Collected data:
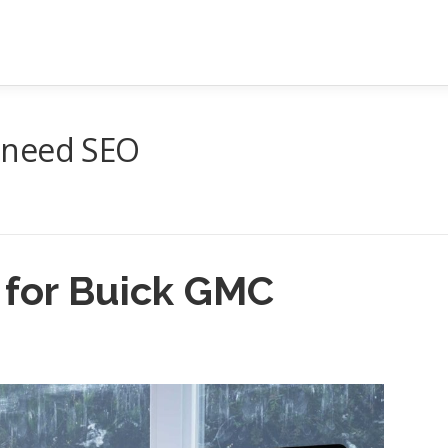
 need SEO
 for Buick GMC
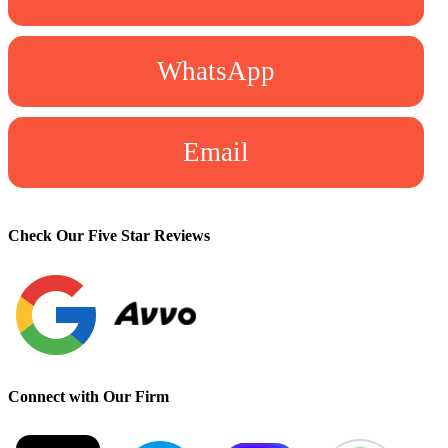
WhatsApp
Email
Check Our Five Star Reviews
Connect with Our Firm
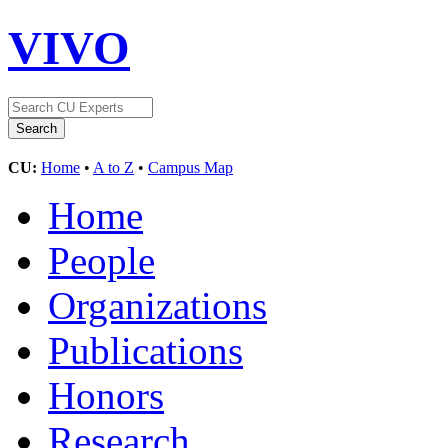
VIVO
CU:
Home
•
A to Z
•
Campus Map
Home
People
Organizations
Publications
Honors
Research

- Task directions
Copy every line of text from the records above word for word, leaving out the pictures.

- Exercise output
 need SEO
 for Buick GMC
WhatsApp
Email
Check Our Five Star Reviews
Connect with Our Firm
VIVO
CU:
Home
•
A to Z
•
Campus Map
Home
People
Organizations
Publications
Honors
Research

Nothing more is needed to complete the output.